==== Given data ====
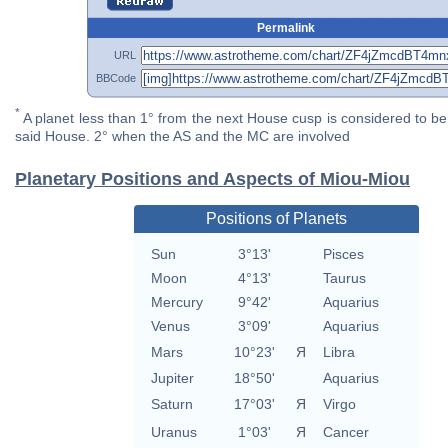
Permalink
URL
BBCode
*
A planet less than 1° from the next House cusp is considered to be 
said House. 2° when the AS and the MC are involved
Planetary Positions and Aspects of Miou-Miou
Positions of Planets
Sun
3°13'
Pisces
Moon
4°13'
Taurus
Mercury
9°42'
Aquarius
Venus
3°09'
Aquarius
Mars
10°23'
Я
Libra
Jupiter
18°50'
Aquarius
Saturn
17°03'
Я
Virgo
Uranus
1°03'
Я
Cancer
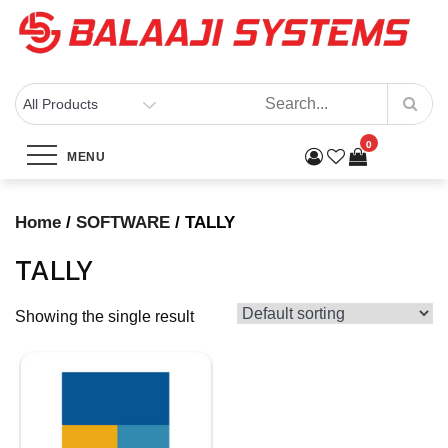
Skip
to
content
BALAAJI SYSTEMS
Computers, Laptops, Cctv & Electronics – Sivakasi
0
Category:
TALLY
MENU
Home
Products
SOFTWARE
TALLY
Home
/
SOFTWARE
/ TALLY
TALLY
Showing the single result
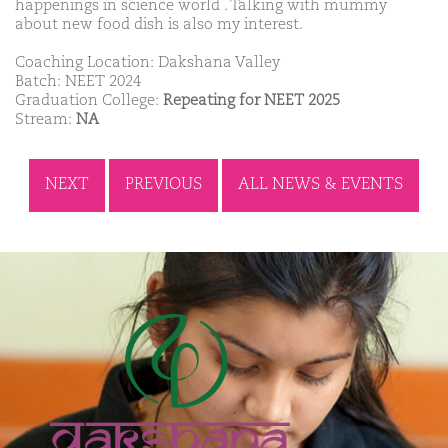
happenings in science world . Talking with mummy
about new food dish is also my interest.
Coaching Location: Dakshana Valley
Batch: NEET 2024
Graduation College:
Repeating for NEET 2025
Stream:
NA
NEXT
PREVIOUS
ALL NEWS & EVENTS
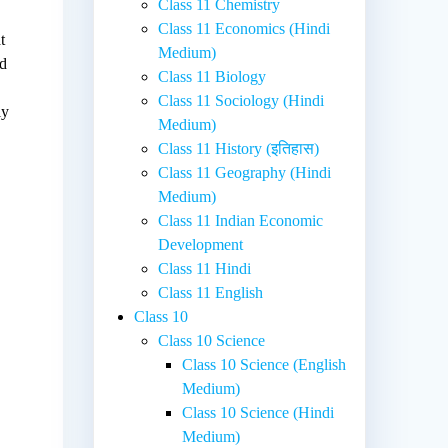
Class 11 Chemistry
Class 11 Economics (Hindi
t
Medium)
nd
Class 11 Biology
Class 11 Sociology (Hindi
ly
Medium)
Class 11 History (इतिहास)
Class 11 Geography (Hindi
Medium)
Class 11 Indian Economic
Development
Class 11 Hindi
Class 11 English
Class 10
Class 10 Science
Class 10 Science (English
Medium)
Class 10 Science (Hindi
Medium)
====
_Exercise_: Find all lines holding the word "NEET" in the records above and copy them.

_Exercise answer_:
Batch: NEET 2024
Repeating for NEET 2025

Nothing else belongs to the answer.